____ Extrait à lire

3. Organiser le tourisme
d’affaires
Tous les pays qui sont compétitifs sur ce
secteur connaissent une intervention efficace des pouvoirs publics, tant dans
l’investissement structurel que dans la promotion. Les budgets de communication
sont étonnamment faibles en France, comparés aux destinations concurrentes. On
a toujours pensé que Paris, les châteaux et la bonne bouffe suffisaient promouvoir
la destination à l’étranger. Il faut sortir de ce carcan. Cela passe, entre
autres, par une meilleure coordination des acteurs, une mutualisation des
moyens et la professionnalisation des pratiques. Au niveau national, régional,
départemental, local et j’en passe, on trouve des organismes de promotion qui
travaillent peu en réseau, dilapidant leurs faibles moyens, avec des priorités
souvent contradictoires. Quand à la professionnalisation des acteurs, je me
réfère souvent aux propos de Roger Tondeur, entrepreneur suisse, fondateur de
MCI Group, la seule agence de communication événementielle présente dans le
monde entier, intervenant dans un débat organisé par France Congrès, il y a
quelques années : « Quand les politiques français arrêteront de
nommer à la tête des organismes de promotion leurs maîtresses ou leurs
dentistes, quand ils feront appel à des vrais professionnels du marketing, la
destination France sera irrésistible ». Des progrès ont été faits, il faut
le signaler… Poursuivons ! Enfin, ma modeste expérience de ce secteur m’a
montré que les messages, les argumentaires, les moyens… pour attirer un
touriste d’affaires, un événement, un congrès, une exposition… étaient très
différents de ceux utilisés pour convaincre un touriste tout court… Pourquoi
alors, ne pas créer une structure nationale unique, dédiée à l’événementiel et
au tourisme d’affaires ? Une sorte de France Événements aux missions
élargies, séparée d’Atout France, même si les deux entités travailleraient en
synergie. Ce qui permettrait, en plus, d’harmoniser, au plan national,
l’ensemble de l’information disponible et actuellement tellement diffuse, et de
l’analyser. S’organiser, c’est s’adapter aux évolutions des demandes et d’une
concurrence de plus en plus vive.

________

• _Consigne écrite_
Poursuivez le texte sur le tourisme d'affaires à partir de sa dernière phrase.

____ Données fournies

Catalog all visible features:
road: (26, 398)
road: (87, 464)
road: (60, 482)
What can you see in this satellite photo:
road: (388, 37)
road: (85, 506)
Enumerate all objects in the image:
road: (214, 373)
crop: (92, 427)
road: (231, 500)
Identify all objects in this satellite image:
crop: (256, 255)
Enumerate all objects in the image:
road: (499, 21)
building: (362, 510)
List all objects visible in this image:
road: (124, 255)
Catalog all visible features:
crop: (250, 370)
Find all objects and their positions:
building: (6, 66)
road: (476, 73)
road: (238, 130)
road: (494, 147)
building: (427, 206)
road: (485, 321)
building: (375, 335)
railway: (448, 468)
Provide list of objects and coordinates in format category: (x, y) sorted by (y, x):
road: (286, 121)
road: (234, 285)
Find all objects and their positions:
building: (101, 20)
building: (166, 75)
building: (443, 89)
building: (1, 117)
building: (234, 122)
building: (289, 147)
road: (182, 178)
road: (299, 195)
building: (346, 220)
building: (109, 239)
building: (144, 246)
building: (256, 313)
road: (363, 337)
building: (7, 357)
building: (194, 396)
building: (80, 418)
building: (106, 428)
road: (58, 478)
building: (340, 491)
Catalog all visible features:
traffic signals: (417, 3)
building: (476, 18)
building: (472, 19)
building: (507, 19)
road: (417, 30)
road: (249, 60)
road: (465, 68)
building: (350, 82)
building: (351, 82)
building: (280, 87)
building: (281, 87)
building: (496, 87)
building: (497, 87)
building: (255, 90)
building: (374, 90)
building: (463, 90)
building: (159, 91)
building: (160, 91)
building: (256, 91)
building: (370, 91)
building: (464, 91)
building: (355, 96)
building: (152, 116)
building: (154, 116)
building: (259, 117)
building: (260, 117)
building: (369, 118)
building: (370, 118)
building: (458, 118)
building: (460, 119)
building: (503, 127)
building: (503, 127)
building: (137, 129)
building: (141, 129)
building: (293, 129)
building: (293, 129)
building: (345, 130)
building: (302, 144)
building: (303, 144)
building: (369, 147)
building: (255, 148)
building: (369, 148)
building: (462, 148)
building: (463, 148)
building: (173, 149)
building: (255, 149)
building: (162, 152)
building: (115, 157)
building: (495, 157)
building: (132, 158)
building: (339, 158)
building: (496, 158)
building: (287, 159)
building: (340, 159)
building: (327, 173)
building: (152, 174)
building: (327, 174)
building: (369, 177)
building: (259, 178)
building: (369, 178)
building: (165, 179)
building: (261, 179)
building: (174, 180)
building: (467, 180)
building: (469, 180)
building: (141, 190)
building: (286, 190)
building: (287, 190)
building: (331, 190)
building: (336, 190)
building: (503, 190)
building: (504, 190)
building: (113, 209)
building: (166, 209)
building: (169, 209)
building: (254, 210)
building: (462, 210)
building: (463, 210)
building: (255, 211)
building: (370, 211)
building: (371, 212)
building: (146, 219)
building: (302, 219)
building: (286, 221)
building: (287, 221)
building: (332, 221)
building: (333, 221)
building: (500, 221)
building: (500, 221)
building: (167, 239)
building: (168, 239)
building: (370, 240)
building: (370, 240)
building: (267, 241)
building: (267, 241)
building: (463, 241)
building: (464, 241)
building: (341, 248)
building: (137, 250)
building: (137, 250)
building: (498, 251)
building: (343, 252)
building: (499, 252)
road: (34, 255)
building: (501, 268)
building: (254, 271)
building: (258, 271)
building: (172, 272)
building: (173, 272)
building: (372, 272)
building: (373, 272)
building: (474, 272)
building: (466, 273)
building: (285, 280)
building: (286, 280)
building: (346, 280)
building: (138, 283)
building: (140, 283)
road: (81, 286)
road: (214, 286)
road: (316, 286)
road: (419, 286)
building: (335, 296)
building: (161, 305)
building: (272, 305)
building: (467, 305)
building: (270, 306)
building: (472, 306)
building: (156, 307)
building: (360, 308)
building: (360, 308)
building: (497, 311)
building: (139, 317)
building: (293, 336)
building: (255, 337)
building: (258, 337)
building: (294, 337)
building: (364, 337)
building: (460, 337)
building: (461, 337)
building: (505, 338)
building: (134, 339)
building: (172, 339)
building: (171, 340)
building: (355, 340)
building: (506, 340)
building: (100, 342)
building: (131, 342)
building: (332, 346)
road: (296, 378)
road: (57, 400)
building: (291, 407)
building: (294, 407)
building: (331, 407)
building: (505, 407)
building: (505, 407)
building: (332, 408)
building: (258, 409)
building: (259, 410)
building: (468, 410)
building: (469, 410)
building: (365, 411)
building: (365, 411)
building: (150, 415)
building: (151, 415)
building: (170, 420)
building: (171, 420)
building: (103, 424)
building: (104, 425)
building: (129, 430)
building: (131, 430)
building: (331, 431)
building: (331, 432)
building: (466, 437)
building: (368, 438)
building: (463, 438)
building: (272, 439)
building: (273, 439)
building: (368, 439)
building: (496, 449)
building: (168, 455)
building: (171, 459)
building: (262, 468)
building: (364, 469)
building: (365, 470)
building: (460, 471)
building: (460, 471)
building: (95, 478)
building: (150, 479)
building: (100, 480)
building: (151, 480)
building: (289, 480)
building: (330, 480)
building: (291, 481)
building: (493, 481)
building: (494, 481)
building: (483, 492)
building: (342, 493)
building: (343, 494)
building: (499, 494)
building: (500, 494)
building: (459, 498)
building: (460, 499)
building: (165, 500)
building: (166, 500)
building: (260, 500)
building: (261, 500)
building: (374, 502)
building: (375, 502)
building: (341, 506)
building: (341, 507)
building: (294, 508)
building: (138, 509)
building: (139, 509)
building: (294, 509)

________

• _Réponse attendue_
Sur ces trois grands sujets, qui ne sont pas
clivants, j’espère aussi que vous saurez prêter une oreille attentive à Philippe
Augier (maire de Deauville et président de France Congrès), Marc Francina (député-maire
d’Evian et président de l'Association nationale des maires des stations
classées et communes touristiques), Daniel Fasquelle (député-maire
du Touquet) ou encore David Lisnard (Maire-adjoint de Cannes, en charge du
tourisme) qui, bien que désormais dans l’opposition, sont les rares élus
expérimentés à porter la réflexion et l’action politiques autour du tourisme
d’affaires dans les arcanes du pouvoir. Avec quelques avancées, maigres si l’on
considère que, depuis 15 ans, leurs amis politiques ont tenu les rênes du
pouvoir. Madame le Ministre, le tourisme d’affaires est une industrie à part
entière, dont les retombées sont considérables. Vous trouverez, j’en suis sûr,
les moyens de renforcer la compétitivité de la France dans ce domaine. Comme le
dit Gilles Pélission, en conclusion de son rapport sur Le tourisme d’affaires dans le Grand Paris – Vers une nouvelle ambition, « le tourisme d’affaires
[…] représente à la fois une vitrine de savoir-faire nationaux et […] il est aussi le meilleur
ambassadeur de l’attractivité de la France pour des investissements
internationaux ». À titre personnel, je me tiens à votre disposition pour
réfléchir et agir aux côtés de vos équipes.
Je vous prie d’agréer, Madame le Ministre, l’expression
de ma très haute considération.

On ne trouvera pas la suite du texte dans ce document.